Он поднял голову и посмотрел вокруг. Кресты стояли ровными рядами. Тридцать семь могил. Из них он поднял только восемь. И если та, из которой он вынул мертвеца сам, теперь выглядела так, будто изнутри прорыли ход насквозь...

— А кто тогда... — начал он и не закончил.

Ветер прошёл по кладбищу, качнул ветви старой ивы. Где-то далеко, в деревне, залаяла собака, и ей ответила другая, третья. А потом стало тихо.

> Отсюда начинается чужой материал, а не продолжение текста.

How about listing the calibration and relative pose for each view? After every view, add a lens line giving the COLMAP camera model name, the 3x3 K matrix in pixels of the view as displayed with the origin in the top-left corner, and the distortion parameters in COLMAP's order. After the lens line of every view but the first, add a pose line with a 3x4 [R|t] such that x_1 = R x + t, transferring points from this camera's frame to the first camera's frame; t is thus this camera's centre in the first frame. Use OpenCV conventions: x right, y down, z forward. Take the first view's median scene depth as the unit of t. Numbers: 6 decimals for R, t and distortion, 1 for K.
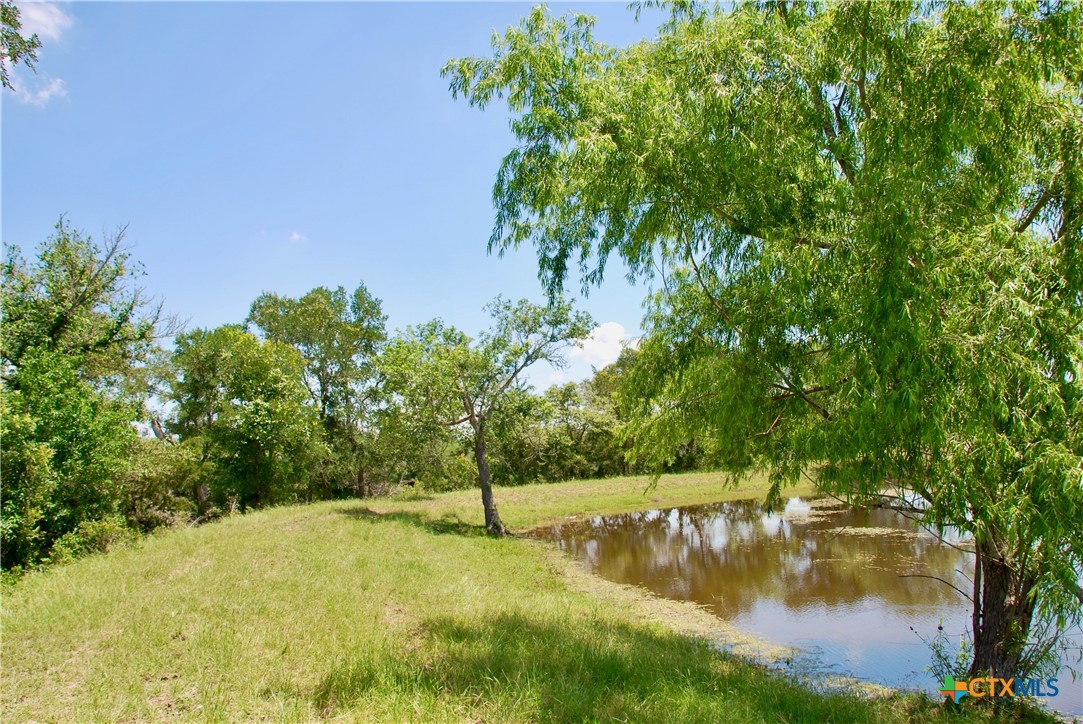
lens RADIAL K [[846.4, 0, 541.5], [0, 846.4, 362.0], [0, 0, 1]] dist [-0.145318, 0.009212]
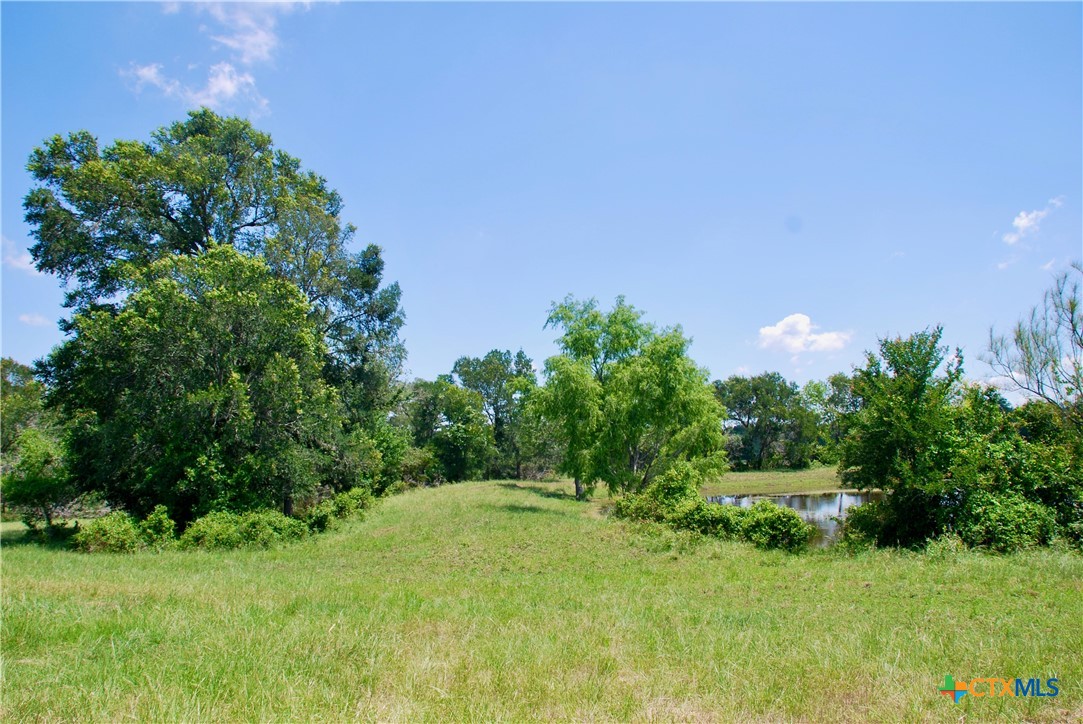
lens RADIAL K [[846.4, 0, 541.5], [0, 846.4, 362.0], [0, 0, 1]] dist [-0.145318, 0.009212]
pose [[0.975234, 0.014683, -0.220686, 0.231771], [-0.012624, 0.999863, 0.010739, -0.105868], [0.220813, -0.007687, 0.975286, -0.730958]]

Смородина сжал крест в кулаке так, что край медного распятия впился в ладонь. Кровь закапала на землю, и он вдруг вспомнил, что слова, которыми он начинал ритуал, были не совсем теми, что он читал. Он переписал их наспех, по памяти, из книги, которую нашёл на чердаке у покойного деда. И одну строку он пропустил. Одну, маленькую, неудобную, которую не понял тогда.

А теперь понял.

Вопрос «как их упокоить» сменился другим, куда более страшным: что именно он разбудил той ночью и не отозвалось ли на его слово что-то ещё, помимо тех восьми, кого он поднимал сам.

Смородина поднялся, сунул крест за пазуху и пошёл обратно, к деревне, оставив фонарь у разрытой могилы. Ладони были пусты, и в темноте он то и дело спотыкался, потому что не видел дороги. Но он и не всматривался. Он шёл к домам, где у открытых окон стояли мёртвые, и впервые не знал, что им скажет.